The above taken from Nietsche a German, Latin, and Greek scholar, poet and composer. The line was found in a current book I'm reading "Life After Life" by Kate Atkinson, which by the way is EXCELLENT! Nietsche took that line from Pindar (a lyric Greek poet from Thebes)- when translating Pindar's Greek line to English his line means: "Become such as you are, having learned what that is."
I'm forever learning that, but I really like that- become such as your are- based on what I've learned about myself.
Yesterday I broke. I was trying to lift the weight and bar with my right leg sitting at the leg extension machine at PT. My right quad was quivering right in front of my eyes as I tried to lift it. You know that quivering when your legs are really fatigued and you begin to shake from weakness. Well that's what I was feeling and seeing. Seeing not just feeling let the flood gates open and I broke.
Why I broke, because this was the first rep, not the 10 or 20th. It was the first. I couldn't lift the weight. WTF- why had I regressed?
I knew the answer and it came from the "event" that occurred at the end of February. I had gone to the gym and rode a flat easy ride with little to no resistance on the spin bike (15 min for 5 miles) followed by leg extension weight machine and leg press machine doing single leg presses. I left feeling great and that I had a productive workout. The next day I was at work and just felt strain in my right knee and by that night it was swollen and even more swollen the next day and by Friday I had total discomfort bending my leg in and extending it out. I couldn't do a thing at PT on Friday. He, my PT, measured the swelling and wrote down numbers, discussed that this was likely just a small kink in the road and maybe I had either had the seat too low and really bent my knee when riding or I did too much weight with too much bend on the leg press machine. Like I tell my own patients when they come and see me for fainting/syncope, I can't totally determine the cause of their faint, but I can hypothesize what may have happened. Well now I was the patient and I was experiencing the hypothesizing that really gives the patient no true answer.
So I rested, iced and elevated and pretty much stayed off it. The next week I didn't have PT because I was in Las Vegas, and then the next week I was in Alabama for spring break. I walked, I did some squats, toe raises, and "quad clenches" (squeezing your quad and holding it to increase the muscle firing and build up muscle) during this time off, but with the swelling taking longer than I expected I really didn't push myself.
Then yesterday came, after a really good workout week- Mon, Tue, and Wed up and doing some cardio and weights at 5:30 a.m. ( this after having a "come to you know who talk" with Coach (aka Hubby)- basics of the talk: I can't train for a race and I can't really "run" but I can train or plan workouts that get me in shape so what's stopping me). Despite the early morning rolling out of bed it was worth it and felt good and I felt purposeful in my workouts, which I hadn't felt in awhile.
So despite the good workout week, no swelling, seeing my quad so weak was utterly frustrating and I broke.

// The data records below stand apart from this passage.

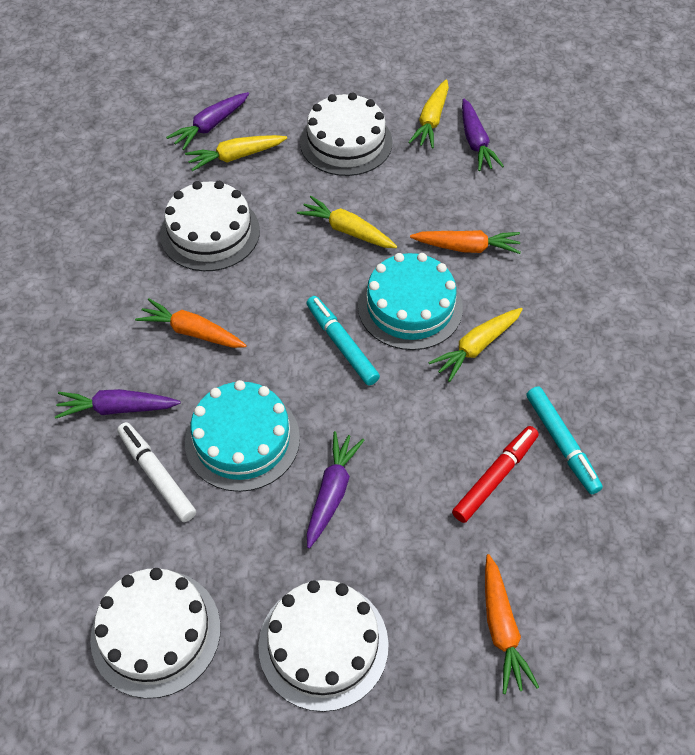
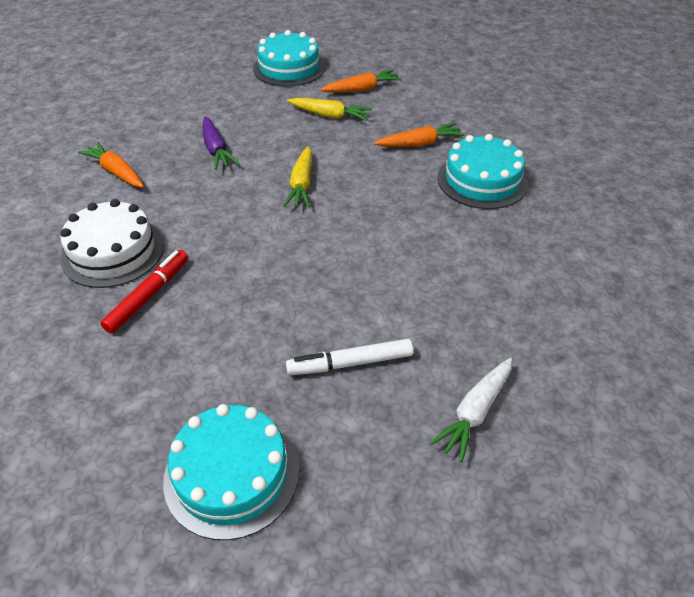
purple carrot: 4 -> 1
turquoise cake: 2 -> 3
turquoise marker: 2 -> 0
white cake: 4 -> 1
white carrot: 0 -> 1
yellow carrot: 4 -> 2

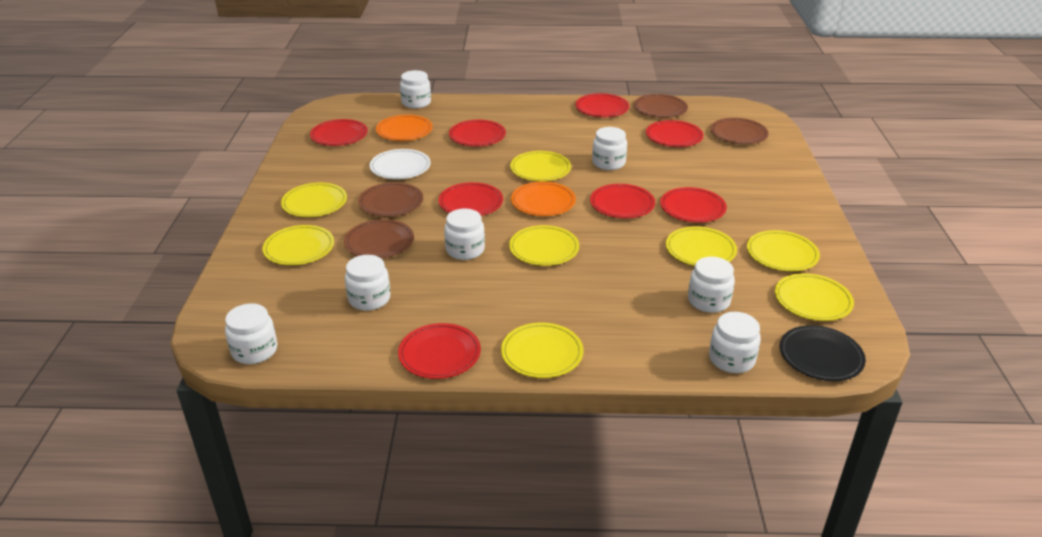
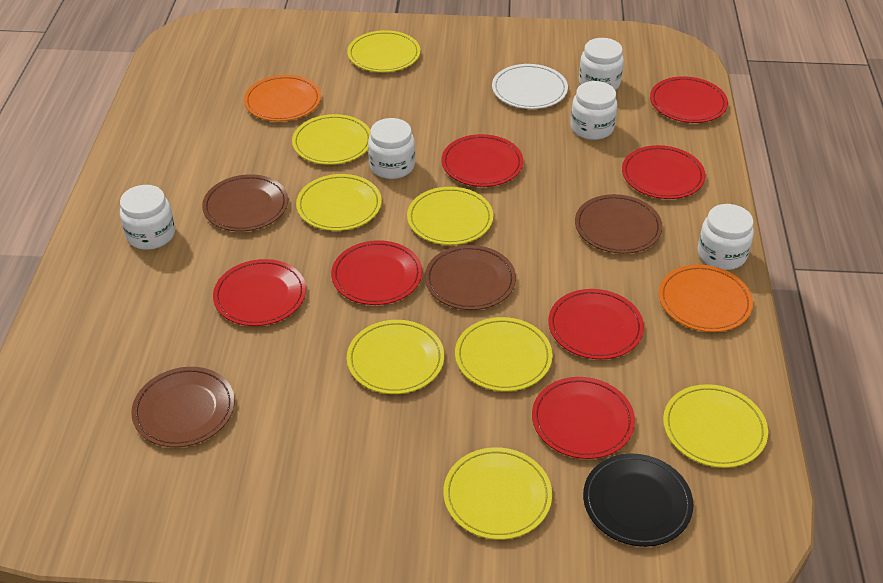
red plate: 8 -> 7
white jar: 7 -> 5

My tears I'm pretty sure freaked PT man out, but he handled it well running for a Kleenex box and handing tissues my way. I just told him what I felt in my head- I am frustrated, I'm worried what this means for me long term, and I was struggling with feeling so lost from my conversations on running, racing, and training. I enjoy interacting with others who have the same hobby/passion to train, race, etc. The night before I had two different discussions with women at my daughter's hockey banquet about races they would be running. We talked about how hard it was to find that ugly word "balance" with being moms, professionals, and runners. I miss those talks, I miss those feelings of figuring out the workouts, work and life "to do's" for the week. Right now I'm living vicariously through other's race schedules, workouts and soon to be races. It is I've found at times painful.
I'm not resentful of these people, but I worry that I will never again experience those feelings, those accomplishments and that life. I've also felt lost with my writing because for so long I've always written about my racing, training, and the life that intertwines those things.
I wanted to write a book about my year of training for 70.3 tri and what that encompassed and what I learned about myself through that journey. I'm doubting the validity or the importance of that writing because I'm no longer feeling like that person, and my goal with writing it was to be a motivational read on how an "everyday woman" could accomplish a "big" in hopes that others would be inspired to go out and do their "big" even if they feel they are "everyday" too. It is hard to feel inspirational and write thus when trying to figure out the "now what" after injury, surgery and continued rehab.
So when I read the above line "become who you are" it really resonated with me. I have some work to do because I do want to "become who [I] am". I know "Who [I] am"- I'm an extrovert, mother of two, professional, friend, sister, daughter, wife, reader, writer, sensitive soul, and one who loves and needs other's in her life. It is time to embrace the "become who you are" and move forth with all the little bumps, tears, frustrations, and triumphs.